Sepulang dari pengembaraannya mencari ilmu, Gus Dur kembali ke Jombang dan menentukan menjadi guru. Pada tahun 1971, dia bergabung di Fakultas Ushuludin Universitas Tebu Ireng Jombang. Tiga tahun lalu dia menjadi sekretaris Pesantren Tebu Ireng, dan pada tahun yang sama Gus Dur mulai menjadi penulis. Beliau kembali menekuni bakatnya sebagaii penulis dan kolumnis. Lewat tulisan-tulisan tersebut gagasan ajaran Gus Dur mulai mendapat perhatian banyak.

Pada tahun 1974 Gus Dur diminta pamannya, K.H. Yusuf Hasyim untuk membantu di Pesantren Tebu Ireng Jombang dengan menjadi sekretaris. Dari sini Gus Dur mulai sering mendapat seruan menjadi nara sumber pada sejumlah lembaga diskusi keagamaan dan kepesantrenan, baik di dalam maupun luar negeri. Selanjutnya Gus Dur terlibat dalam aktivitas LSM. Pertama di LP3ES bersama Dawam Rahardjo, Aswab Mahasin dan Adi Sasono dalam proyek pengembangan pesantren, lalu Gus Dur mendirikan P3M yang dimotori oleh LP3ES.

Pada tahun 1979 Gus Dur pindah ke Jakarta. Mula-mula dia merintis Pesantren Ciganjur. Sementara pada awal tahun 1980 Gus Dur dipercaya sebagai wakil katib syuriah PBNU. Di sini Gus Dur terlibat dalam diskusi dan perdebatan yang serius mengenai duduk masalah agama, sosial dan politik dengan banyak sekali kalangan lintas agama, suku dan disiplin. Gus Dur semakin serius menulis dan bergelut dengan dunianya, baik di lapangan kebudayaan, politik, maupun ajaran keislaman. Karier yang dianggap `menyimpang`-dalam kapasitasnya sebagai seorang tokoh agama sekaligus pengurus PBNU-dan mengundang cibiran yaitu dikala menjadi ketua Dewan Kesenian Jakarta (DKJ) pada tahunn 1983. Beliau juga menjadi ketua juri dalam Festival Film Indonesia (FFI) tahun 1986, 1987.

Pada tahun 1984 Gus Dur dipilih secara aklamasi oleh sebuah tim ahl hall wa al-`aqdi yang diketuai K.H. As`ad Syamsul Arifin untuk menduduki jabatan ketua umum PBNU pada muktamar ke-27 di Situbondo.
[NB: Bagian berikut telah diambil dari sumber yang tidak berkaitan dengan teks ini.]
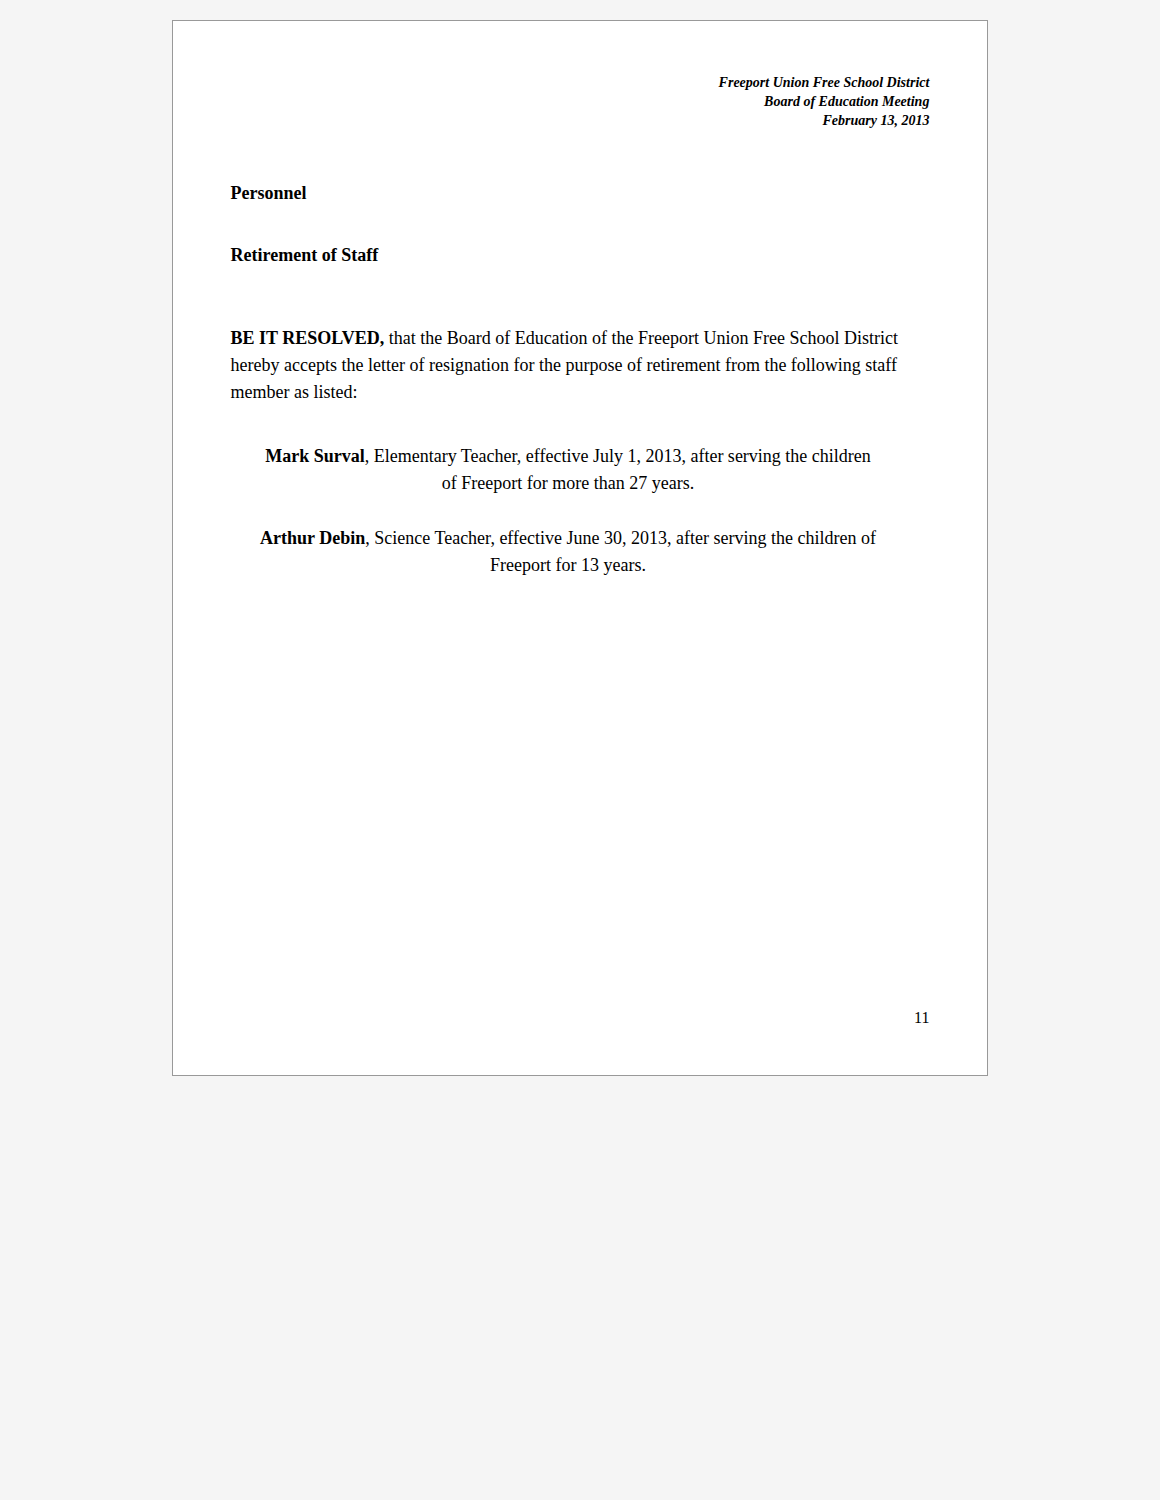Freeport Union Free School District
Board of Education Meeting
February 13, 2013
Personnel
Retirement of Staff
BE IT RESOLVED, that the Board of Education of the Freeport Union Free School District hereby accepts the letter of resignation for the purpose of retirement from the following staff member as listed:
Mark Surval, Elementary Teacher, effective July 1, 2013, after serving the children of Freeport for more than 27 years.
Arthur Debin, Science Teacher, effective June 30, 2013, after serving the children of Freeport for 13 years.
11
Jabatan tersebut kembali dikukuhkan pada muktamar ke-28 di pesantren Krapyak Yogyakarta (1989), dan muktamar di Cipasung Jawa Barat (1994). Jabatan ketua umum PBNU lalu dilepas dikala Gus Dur menjabat presiden RI ke-4. Selama menjadi presiden, tidak sedikit ajaran Gus Dur kontroversial. Seringkali pendapatnya berbeda dari pendapat banyak orang.

Abdurrahman Wahid wafat dalam usianya yang ke 69 pada tanggal 30 Desember 2009 pukul 18.40 WIB di Rumah Sakit Cipto Mangunkusumo Jakarta.